The adequacy of resuscitation is assessed by continued monitoring of blood pressure, pulse pressure, pulse rate, ventilatory rate, urine output, arterial blood gases, and core temperature. These values need to be recorded every 5 to 15 min in critically injured patients.

1. The systolic blood pressure is often a poor measure of actual tissue perfusion; however, changes in pulse pressure often correlate well with changes in stroke volume. Class III hemorrhage (30-40 per cent of the blood volume loss), as reflected by a decreased systolic blood pressure and pulse pressure, generally indicates a need for blood as part of the fluid resuscitation.

2. Heart rates above 90 beats/min and rising are usually a sign of increasing hypovolemia or hypoxemia. A heart rate above 120 to 140 beats/min implies a class III or class IV hemorrhage.

3. In the absence of diuretics or osmotic substances in the urine, such as with glycosuria, the urine output serves as a guide to the general adequacy of tissue perfusion. A urine output below 0.5 ml/kg/h usually indicates hypovolemia.

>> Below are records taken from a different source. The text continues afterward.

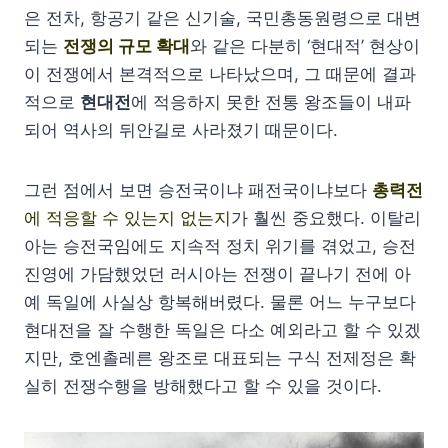
은 전차, 항공기 같은 신기술, 국민총동원령으로 대변
되는
전쟁의 규모 확대
와 같은 다분히 ‘현대적’ 현상이
이 전쟁에서 본격적으로 나타났으며, 그 때문에 결과
적으로
현대전
에 적응하지 못한 전통 왕조들이 내파
되어 역사의 뒤안길로 사라졌기 때문이다.
그런 점에서 보면 승전국이냐 패전국이냐보다
총력전
에 적응할 수 있는지 없는지
가 훨씬 중요했다. 이탈리
아는 승전국임에도 지속적 정치 위기를 겪었고, 승전
진영에 가담했었던 러시아는 전쟁이 끝나기 전에 아
예 독일에 사실상 항복해버렸다. 물론 어느 누구보다
현대전을 잘 수행한 독일은 다소 예외라고 할 수 있겠
지만, 호엔촐레른 왕조로 대표되는 구식 전제정은 확
실히 전쟁수행을 방해했다고 할 수 있을 것이다.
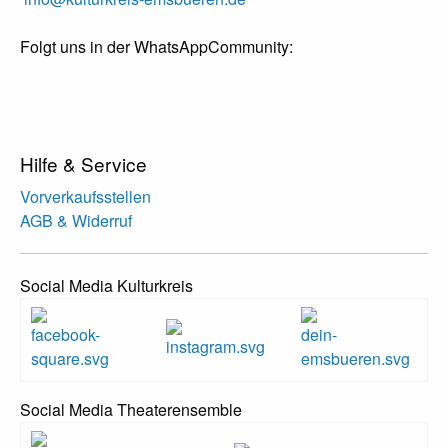
Folgt uns in der WhatsAppCommunity:
Hilfe & Service
Vorverkaufsstellen
AGB & Widerruf
Social Media Kulturkreis
Social Media Theaterensemble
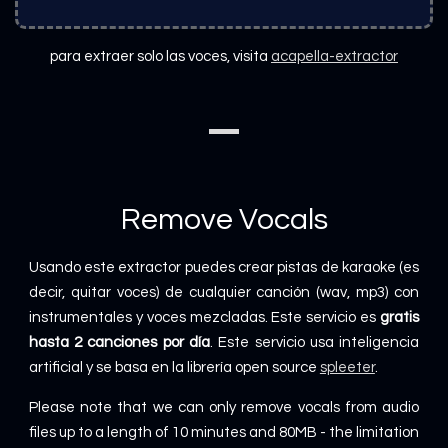
para extraer solo las voces, visita
acapella-extractor
Remove Vocals
Usando este extractor puedes crear pistas de karaoke (es
decir, quitar voces) de cualquier canción (wav, mp3) con
instrumentales y voces mezcladas. Este servicio es
gratis
hasta 2 canciones por día
. Este servicio usa inteligencia
artificial y se basa en la librería open source
spleeter
.
Please note that we can only remove vocals from audio
files up to a length of 10 minutes and 80MB - the limitation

4. Ventilatory rate and arterial blood gases should be used to monitor the patient's ventilation and oxygenation. A respiratory rate above 30 to 40 breaths/min and/or evidence of increased efforts to breathe are strong indicators of a need for endotracheal intubation and ventilatory assistance.

5. Pulse oximetry is a valuable adjunct for continuously monitoring the adequacy of tissue oxygenation; however, the SaO2 from the arterial blood gas may be 2 to 3 per cent less than the saturation shown on the pulse oximeter.

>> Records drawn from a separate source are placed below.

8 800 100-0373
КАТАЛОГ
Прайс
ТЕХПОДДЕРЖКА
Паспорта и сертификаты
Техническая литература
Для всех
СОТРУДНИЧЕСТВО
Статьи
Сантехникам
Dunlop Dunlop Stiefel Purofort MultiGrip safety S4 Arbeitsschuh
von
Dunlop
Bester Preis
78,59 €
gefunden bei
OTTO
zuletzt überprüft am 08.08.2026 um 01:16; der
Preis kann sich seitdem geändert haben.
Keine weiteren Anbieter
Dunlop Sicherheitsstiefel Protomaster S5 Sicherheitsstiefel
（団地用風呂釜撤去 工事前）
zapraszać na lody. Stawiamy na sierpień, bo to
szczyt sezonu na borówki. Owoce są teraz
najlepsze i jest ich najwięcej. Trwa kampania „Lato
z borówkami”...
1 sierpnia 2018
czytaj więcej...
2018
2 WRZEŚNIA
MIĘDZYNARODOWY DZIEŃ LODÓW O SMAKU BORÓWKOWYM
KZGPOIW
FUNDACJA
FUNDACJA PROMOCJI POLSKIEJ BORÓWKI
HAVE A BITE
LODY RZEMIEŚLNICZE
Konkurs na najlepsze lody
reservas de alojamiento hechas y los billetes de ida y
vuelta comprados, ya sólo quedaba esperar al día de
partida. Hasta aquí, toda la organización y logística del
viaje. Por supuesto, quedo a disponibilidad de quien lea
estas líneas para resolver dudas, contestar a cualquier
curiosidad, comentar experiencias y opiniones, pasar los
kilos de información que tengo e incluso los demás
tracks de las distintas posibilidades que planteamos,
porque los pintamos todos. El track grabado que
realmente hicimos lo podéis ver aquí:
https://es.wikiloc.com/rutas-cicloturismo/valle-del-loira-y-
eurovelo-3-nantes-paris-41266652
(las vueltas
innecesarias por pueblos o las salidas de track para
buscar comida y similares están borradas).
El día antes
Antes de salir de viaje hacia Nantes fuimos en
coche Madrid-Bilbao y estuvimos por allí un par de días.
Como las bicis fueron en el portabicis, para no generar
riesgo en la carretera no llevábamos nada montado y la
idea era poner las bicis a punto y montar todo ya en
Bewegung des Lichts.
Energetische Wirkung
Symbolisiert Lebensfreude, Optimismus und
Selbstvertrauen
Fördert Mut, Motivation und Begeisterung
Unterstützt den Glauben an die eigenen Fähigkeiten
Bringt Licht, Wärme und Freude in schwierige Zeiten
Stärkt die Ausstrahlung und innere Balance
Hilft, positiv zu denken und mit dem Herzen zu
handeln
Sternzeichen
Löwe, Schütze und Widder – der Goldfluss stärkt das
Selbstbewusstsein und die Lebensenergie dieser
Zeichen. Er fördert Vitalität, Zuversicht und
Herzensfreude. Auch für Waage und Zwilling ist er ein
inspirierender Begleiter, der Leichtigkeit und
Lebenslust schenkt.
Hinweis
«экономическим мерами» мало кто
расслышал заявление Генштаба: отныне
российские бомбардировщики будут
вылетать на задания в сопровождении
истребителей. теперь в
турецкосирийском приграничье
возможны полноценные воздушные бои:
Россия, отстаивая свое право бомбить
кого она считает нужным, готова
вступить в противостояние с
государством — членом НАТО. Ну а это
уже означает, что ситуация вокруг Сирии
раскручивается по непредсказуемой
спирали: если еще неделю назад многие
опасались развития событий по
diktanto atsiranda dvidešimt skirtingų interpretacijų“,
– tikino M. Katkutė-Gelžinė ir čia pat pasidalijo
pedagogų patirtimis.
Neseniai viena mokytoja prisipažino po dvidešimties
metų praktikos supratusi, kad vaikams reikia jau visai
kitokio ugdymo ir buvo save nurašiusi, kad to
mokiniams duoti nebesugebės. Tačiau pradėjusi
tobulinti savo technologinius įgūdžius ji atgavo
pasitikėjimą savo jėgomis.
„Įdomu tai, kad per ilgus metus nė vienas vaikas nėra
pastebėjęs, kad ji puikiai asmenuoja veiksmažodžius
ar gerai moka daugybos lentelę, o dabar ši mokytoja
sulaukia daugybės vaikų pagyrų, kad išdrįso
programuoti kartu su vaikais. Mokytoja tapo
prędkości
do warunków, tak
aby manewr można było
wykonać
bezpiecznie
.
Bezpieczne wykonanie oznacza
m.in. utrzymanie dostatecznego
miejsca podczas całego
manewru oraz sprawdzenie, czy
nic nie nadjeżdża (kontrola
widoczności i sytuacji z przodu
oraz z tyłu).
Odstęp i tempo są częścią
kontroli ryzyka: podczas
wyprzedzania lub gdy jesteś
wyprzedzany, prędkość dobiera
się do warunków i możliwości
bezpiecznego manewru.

6. End-tidal carbon dioxide monitoring showing an end-tidal PCO2 of 10 mmHg (1.3 kPa) or more can confirm that an endotracheal tube is properly positioned. In addition, an end-tidal PCO2 below 25 to 30 mmHg (33-40 kPa) in a patient with a PaCO2 of 40 mmHg (5.3 kPa) or more implies that the patient is inadequately resuscitated (Domsky , et al 19.9.5).